Görev Yönergesi:
Su kanunu tasarısı hakkındaki görüş yazısında "Dünyanın pek çok" ile başlayıp "önemli rol oynamaktadır." ile biten bölümü hiçbir değişiklik yapmadan kopyala.

Belge:
·····
“Su Kanunu Tasarısı” Taslağı Hakkında Ziraat Mühendisleri Odası Görüşü
Spread the love

Günümüzde küresel ölçekte uygulanmaya çalışılan su politikasının başlıca üç özelliği dikkati çekmektedir. Birincisi, havza yönetim sisteminin kurulması; ikincisi, suyun arza göre kamu eliyle değil, talep doğrultusunda sermaye eliyle yönetimi ve üçüncüsü ise suyun ve su kaynaklarının küresel serbest ticaret kapsamına alınmasıdır. Bu amaç doğrultusunda su ve su kaynakları kamunun elinden çıkmakta, sermayenin eline geçmektedir.

Dünyanın pek çok yerinde suyun mülkiyeti ve işletmeciliği halen kamunun elindedir. Kamu elindeki suyun işletmeciliği arz dikkate alınarak, düşük maliyetle, desteklenerek, tüm vatandaşların suya ulaşımı ilkesi çerçevesinde gerçekleştirilmektedir. Buna karşılık şirketler, suyun arz değil-talep doğrultusunda yönetilmesi, tüm maliyetin göz önüne alınarak serbest piyasa koşullarında ücretlendirilmesi ve en önemlisi de işletmeciliğin kamu eliyle değil, şirketler eliyle yapılması yönünde mücadele vermektedir.

Su kaynaklarının ve işletmeciliğinin özelleştirilmesi konusunda Birleşmiş Milletler (UN), Ekonomik Kalkınma ve İşbirliği Örgütü (OECD), Dünya Ticaret Örgütü (WTO), Uluslararası Para Fonu (IMF), Dünya Bankası (WB) ve Dünya Su Konseyi (WWC) önemli rol oynamaktadır.

Dünya Bankası`nın 2006 yılında hazırladığı Irrigation and Water Resource with a Focus on Irrigation Prioritasition and Management isimli rapor Türkiye`nin gelecekteki su yönetiminin nasıl olması gerektiği yönünde önemli tavsiyeler içermektedir.

Bu raporda; Avrupa Su Çerçeve Direktifi çerçevesinde yeni bir su kanunu hazırlanması, su kaynaklarımızla ilgili kurumların görevlerinin yeniden belirlenmesi, ulusal su yönetim kurumu için önerilerin yanında bundan böyle sulanabilecek alanların su tasarrufu açısından sulamaya açılmaması gibi konuların altı çiziliyordu.

Dünya Su Konseyi ise 2009 yılındaki 5. Dünya Su Forumu toplantısını ülkemizde gerçekleştirdi. Su sorununu fiyat sorununa indirgeyen ve hizmetin şirketler eliyle verilmesini savunan bir anlayışa sahip bu konseyin ülkemizde düzenlediği forumun ardından, “su akar Türk bakar”, “milyar dolarlar boşa akıyor” gibi söylemler ile ülkemizdeki tüm akarsular üzerinde özel sektör tarafından inşa edilecek binlerce hidroelektrik santral gündeme geldi. Su kullanım hakkı şirketlere devredilmeyen akarsu hemen hemen kalmadı.
·····
Veriler:
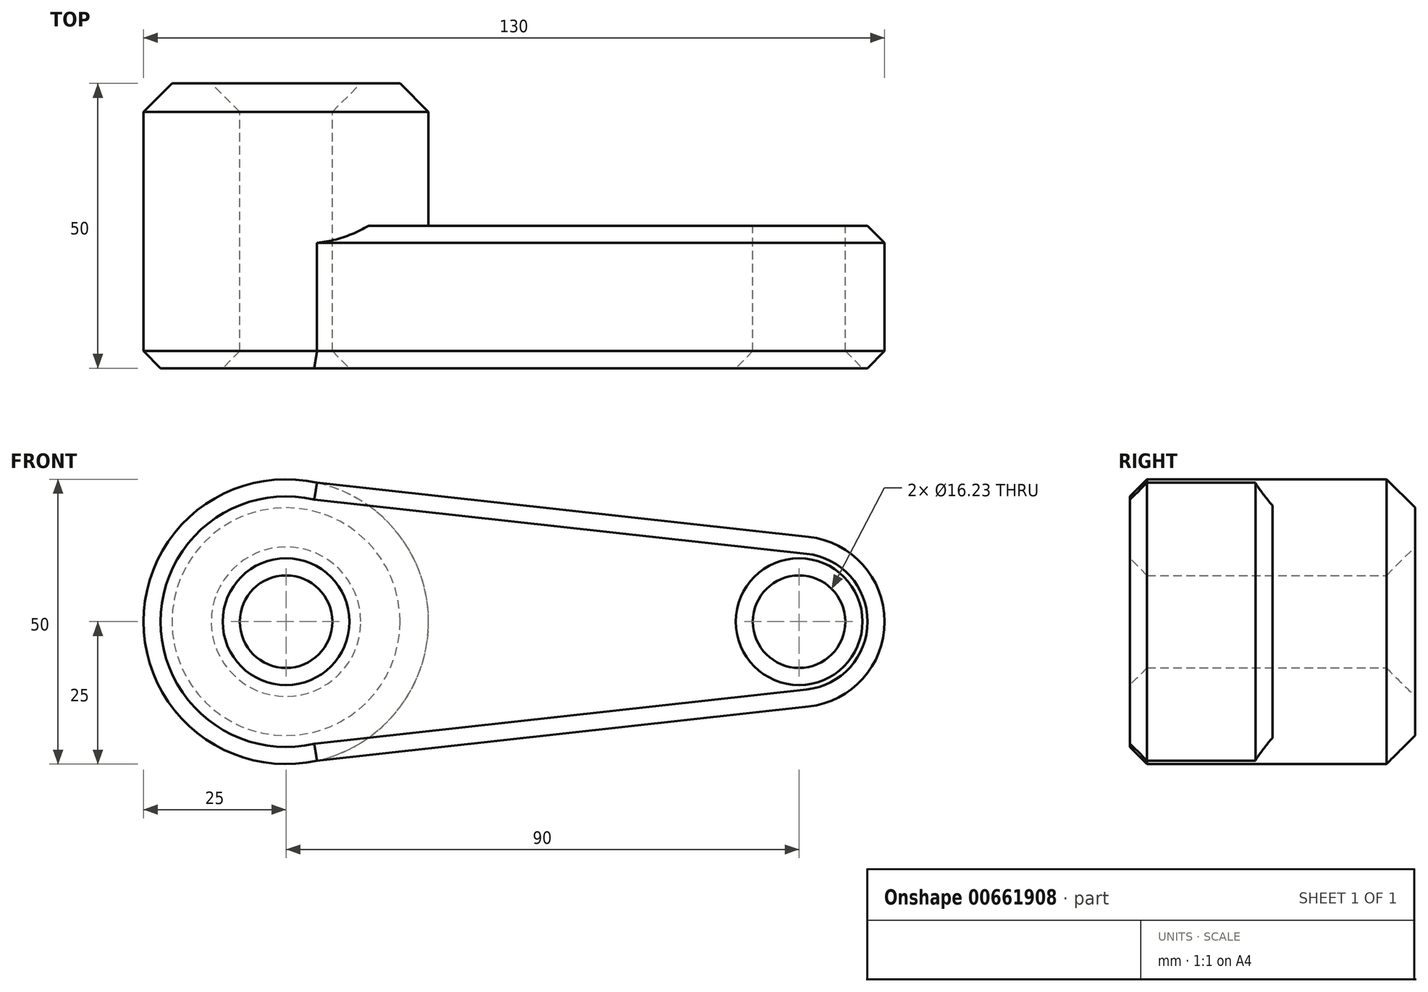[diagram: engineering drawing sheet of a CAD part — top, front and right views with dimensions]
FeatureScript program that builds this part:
·····
Görev Yanıtı:
Dünyanın pek çok yerinde suyun mülkiyeti ve işletmeciliği halen kamunun elindedir. Kamu elindeki suyun işletmeciliği arz dikkate alınarak, düşük maliyetle, desteklenerek, tüm vatandaşların suya ulaşımı ilkesi çerçevesinde gerçekleştirilmektedir. Buna karşılık şirketler, suyun arz değil-talep doğrultusunda yönetilmesi, tüm maliyetin göz önüne alınarak serbest piyasa koşullarında ücretlendirilmesi ve en önemlisi de işletmeciliğin kamu eliyle değil, şirketler eliyle yapılması yönünde mücadele vermektedir.

Su kaynaklarının ve işletmeciliğinin özelleştirilmesi konusunda Birleşmiş Milletler (UN), Ekonomik Kalkınma ve İşbirliği Örgütü (OECD), Dünya Ticaret Örgütü (WTO), Uluslararası Para Fonu (IMF), Dünya Bankası (WB) ve Dünya Su Konseyi (WWC) önemli rol oynamaktadır.